ЦЕЛЬ: Пожалуйста, напечатайте фрагмент о Барышникове полностью, слово в слово.

ФРАГМЕНТ:
▼
Интеллектуальные основы творчества Барышникова — едва ли не самая привлекательная его черта, но надо добавить — черта не личная, черта поколенческая, знамение времени, недолгого времени оттепели, напряженного времени напрасных и ненапрасных ожиданий.
Младший из плеяды новой волны мариинских танцовщиков (Рудольф Нуреев — Никита Долгушин — Юрий Соловьев), Барышников пошел в том же направлении, что и они, но своим путем, как, впрочем, и каждый из них. Общее у них всех было одно — поиски своего места в мире. С некоторыми оговорками их можно сравнить с «рассерженными» в английском театре. Такой же бунтующий нрав, такая же неспособность мириться с положением безропотных артистов неокрепостной труппы. Более точным было бы назвать их задумавшимся поколением. В раннее советское время такими были Алексей Ермолаев, Петр Гусев и их общий наставник Федор Лопухов, но судьба у всех этих блестящих людей складывалась драматично. Потом воцарился другой тип — артистов, умевших не думать ни о чем, кроме своей личной карьеры. Этот тип, разумеется, существует и сегодня. Живется недумающим артистам на удивление легко: награды и роли следуют одна за другой, мешают жить лишь производственные травмы. О травмах иного рода — моральных, даже мировоззренческих — тут говорить не приходится: нет более защищенных людей, нежели премьеры императорских театров. А Барышников, блестящий премьер императорских театров, едва лишь получив такую возможность, снялся в кинофильме «Белые ночи» (очевидно плохом, но внутренне необходимом) и там, используя в качестве сопровождения песню Высоцкого «Кони привередливые», станцевал весь ужас травмированного сознания — травмированного навсегда, травмированного неизлечимо.
▲
ИЗВЛЕЧЁННЫЕ ЗАПИСИ:
▼
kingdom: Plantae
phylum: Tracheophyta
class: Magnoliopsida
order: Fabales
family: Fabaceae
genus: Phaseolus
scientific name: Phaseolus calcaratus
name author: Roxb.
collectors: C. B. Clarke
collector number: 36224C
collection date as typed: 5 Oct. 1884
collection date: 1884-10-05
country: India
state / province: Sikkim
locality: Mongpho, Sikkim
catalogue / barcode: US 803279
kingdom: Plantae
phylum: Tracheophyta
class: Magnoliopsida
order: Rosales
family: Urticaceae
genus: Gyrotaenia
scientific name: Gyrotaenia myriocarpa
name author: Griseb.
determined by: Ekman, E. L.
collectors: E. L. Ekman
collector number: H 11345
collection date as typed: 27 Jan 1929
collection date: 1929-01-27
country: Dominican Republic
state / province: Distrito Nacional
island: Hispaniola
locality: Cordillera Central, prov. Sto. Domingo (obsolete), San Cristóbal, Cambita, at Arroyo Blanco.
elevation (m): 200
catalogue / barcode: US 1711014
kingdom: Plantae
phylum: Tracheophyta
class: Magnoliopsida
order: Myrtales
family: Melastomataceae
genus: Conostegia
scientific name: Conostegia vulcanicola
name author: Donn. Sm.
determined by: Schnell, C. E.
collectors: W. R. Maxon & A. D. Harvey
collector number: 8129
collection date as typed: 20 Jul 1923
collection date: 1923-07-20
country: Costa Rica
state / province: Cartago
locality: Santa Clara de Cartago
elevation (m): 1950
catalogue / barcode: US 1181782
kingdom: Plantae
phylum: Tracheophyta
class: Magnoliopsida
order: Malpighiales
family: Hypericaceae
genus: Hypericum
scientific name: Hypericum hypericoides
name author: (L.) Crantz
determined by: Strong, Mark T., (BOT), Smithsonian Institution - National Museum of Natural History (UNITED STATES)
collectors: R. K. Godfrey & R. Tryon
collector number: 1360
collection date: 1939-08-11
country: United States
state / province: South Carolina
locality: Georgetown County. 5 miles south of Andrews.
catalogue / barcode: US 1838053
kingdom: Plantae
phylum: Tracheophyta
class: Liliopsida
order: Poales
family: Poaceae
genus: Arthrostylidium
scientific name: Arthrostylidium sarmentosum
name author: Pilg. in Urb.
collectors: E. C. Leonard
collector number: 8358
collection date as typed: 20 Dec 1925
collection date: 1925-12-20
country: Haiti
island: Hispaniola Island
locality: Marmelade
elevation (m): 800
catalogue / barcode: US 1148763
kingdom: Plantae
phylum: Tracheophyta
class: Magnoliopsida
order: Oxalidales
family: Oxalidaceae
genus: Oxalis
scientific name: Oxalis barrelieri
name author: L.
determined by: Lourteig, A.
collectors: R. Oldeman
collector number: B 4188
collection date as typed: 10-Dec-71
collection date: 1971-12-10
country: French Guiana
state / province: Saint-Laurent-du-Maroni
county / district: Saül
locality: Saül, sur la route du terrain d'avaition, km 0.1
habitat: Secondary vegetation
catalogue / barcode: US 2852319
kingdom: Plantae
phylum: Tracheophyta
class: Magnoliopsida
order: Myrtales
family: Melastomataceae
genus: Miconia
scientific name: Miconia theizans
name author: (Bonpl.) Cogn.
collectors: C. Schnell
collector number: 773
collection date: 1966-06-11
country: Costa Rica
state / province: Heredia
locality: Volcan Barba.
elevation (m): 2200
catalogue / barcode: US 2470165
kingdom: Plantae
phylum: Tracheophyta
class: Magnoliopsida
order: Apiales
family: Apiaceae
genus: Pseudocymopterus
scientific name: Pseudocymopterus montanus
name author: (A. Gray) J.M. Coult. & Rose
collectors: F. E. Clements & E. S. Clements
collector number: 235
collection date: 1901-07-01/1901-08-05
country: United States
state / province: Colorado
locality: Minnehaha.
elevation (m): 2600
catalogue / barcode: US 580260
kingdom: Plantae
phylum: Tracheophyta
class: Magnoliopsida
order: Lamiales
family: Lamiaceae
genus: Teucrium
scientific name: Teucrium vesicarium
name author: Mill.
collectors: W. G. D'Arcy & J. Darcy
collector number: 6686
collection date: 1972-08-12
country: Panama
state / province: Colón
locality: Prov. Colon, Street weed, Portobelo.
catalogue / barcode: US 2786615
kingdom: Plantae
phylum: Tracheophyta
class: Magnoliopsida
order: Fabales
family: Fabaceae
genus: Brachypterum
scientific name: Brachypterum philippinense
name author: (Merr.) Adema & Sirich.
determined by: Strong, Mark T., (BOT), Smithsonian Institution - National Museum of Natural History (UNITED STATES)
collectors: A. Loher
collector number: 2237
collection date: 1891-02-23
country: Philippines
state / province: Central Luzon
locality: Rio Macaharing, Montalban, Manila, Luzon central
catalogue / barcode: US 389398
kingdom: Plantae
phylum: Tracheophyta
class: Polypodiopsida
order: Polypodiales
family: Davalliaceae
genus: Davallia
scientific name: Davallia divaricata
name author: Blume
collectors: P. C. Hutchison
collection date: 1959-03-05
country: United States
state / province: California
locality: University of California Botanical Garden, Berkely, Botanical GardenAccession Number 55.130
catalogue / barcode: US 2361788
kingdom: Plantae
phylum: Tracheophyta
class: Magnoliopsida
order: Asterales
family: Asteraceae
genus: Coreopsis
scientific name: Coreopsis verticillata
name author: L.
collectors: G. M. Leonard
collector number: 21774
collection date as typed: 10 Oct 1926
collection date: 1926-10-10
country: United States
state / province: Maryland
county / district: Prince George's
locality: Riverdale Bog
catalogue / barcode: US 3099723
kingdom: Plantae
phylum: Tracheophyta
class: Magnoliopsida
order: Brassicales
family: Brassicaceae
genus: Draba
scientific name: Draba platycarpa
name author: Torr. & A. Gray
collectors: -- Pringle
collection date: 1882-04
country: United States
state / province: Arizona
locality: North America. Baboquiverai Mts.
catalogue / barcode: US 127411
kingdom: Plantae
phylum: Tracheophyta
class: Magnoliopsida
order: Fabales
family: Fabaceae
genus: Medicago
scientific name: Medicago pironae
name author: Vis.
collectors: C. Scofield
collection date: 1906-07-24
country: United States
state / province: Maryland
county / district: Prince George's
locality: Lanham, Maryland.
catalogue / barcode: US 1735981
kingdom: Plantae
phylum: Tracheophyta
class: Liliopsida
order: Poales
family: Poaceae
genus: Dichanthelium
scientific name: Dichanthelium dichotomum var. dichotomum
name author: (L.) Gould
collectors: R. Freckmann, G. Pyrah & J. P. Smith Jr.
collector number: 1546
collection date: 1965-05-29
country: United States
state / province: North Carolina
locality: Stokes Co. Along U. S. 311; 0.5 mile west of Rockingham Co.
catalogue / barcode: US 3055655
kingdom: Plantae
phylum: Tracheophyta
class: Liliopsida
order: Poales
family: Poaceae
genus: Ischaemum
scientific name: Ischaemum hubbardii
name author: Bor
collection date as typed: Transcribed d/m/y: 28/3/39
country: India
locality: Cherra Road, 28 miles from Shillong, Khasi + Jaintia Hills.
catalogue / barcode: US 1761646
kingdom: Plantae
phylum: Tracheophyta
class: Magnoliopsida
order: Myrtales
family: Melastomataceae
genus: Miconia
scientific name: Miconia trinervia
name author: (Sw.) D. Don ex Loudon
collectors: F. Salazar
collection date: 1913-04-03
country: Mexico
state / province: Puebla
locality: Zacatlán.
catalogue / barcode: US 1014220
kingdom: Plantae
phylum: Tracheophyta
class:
▲
ПИСЬМЕННЫЙ ОТВЕТ:
Интеллектуальные основы творчества Барышникова — едва ли не самая привлекательная его черта, но надо добавить — черта не личная, черта поколенческая, знамение времени, недолгого времени оттепели, напряженного времени напрасных и ненапрасных ожиданий.
Младший из плеяды новой волны мариинских танцовщиков (Рудольф Нуреев — Никита Долгушин — Юрий Соловьев), Барышников пошел в том же направлении, что и они, но своим путем, как, впрочем, и каждый из них. Общее у них всех было одно — поиски своего места в мире. С некоторыми оговорками их можно сравнить с «рассерженными» в английском театре. Такой же бунтующий нрав, такая же неспособность мириться с положением безропотных артистов неокрепостной труппы. Более точным было бы назвать их задумавшимся поколением. В раннее советское время такими были Алексей Ермолаев, Петр Гусев и их общий наставник Федор Лопухов, но судьба у всех этих блестящих людей складывалась драматично. Потом воцарился другой тип — артистов, умевших не думать ни о чем, кроме своей личной карьеры. Этот тип, разумеется, существует и сегодня. Живется недумающим артистам на удивление легко: награды и роли следуют одна за другой, мешают жить лишь производственные травмы. О травмах иного рода — моральных, даже мировоззренческих — тут говорить не приходится: нет более защищенных людей, нежели премьеры императорских театров. А Барышников, блестящий премьер императорских театров, едва лишь получив такую возможность, снялся в кинофильме «Белые ночи» (очевидно плохом, но внутренне необходимом) и там, используя в качестве сопровождения песню Высоцкого «Кони привередливые», станцевал весь ужас травмированного сознания — травмированного навсегда, травмированного неизлечимо.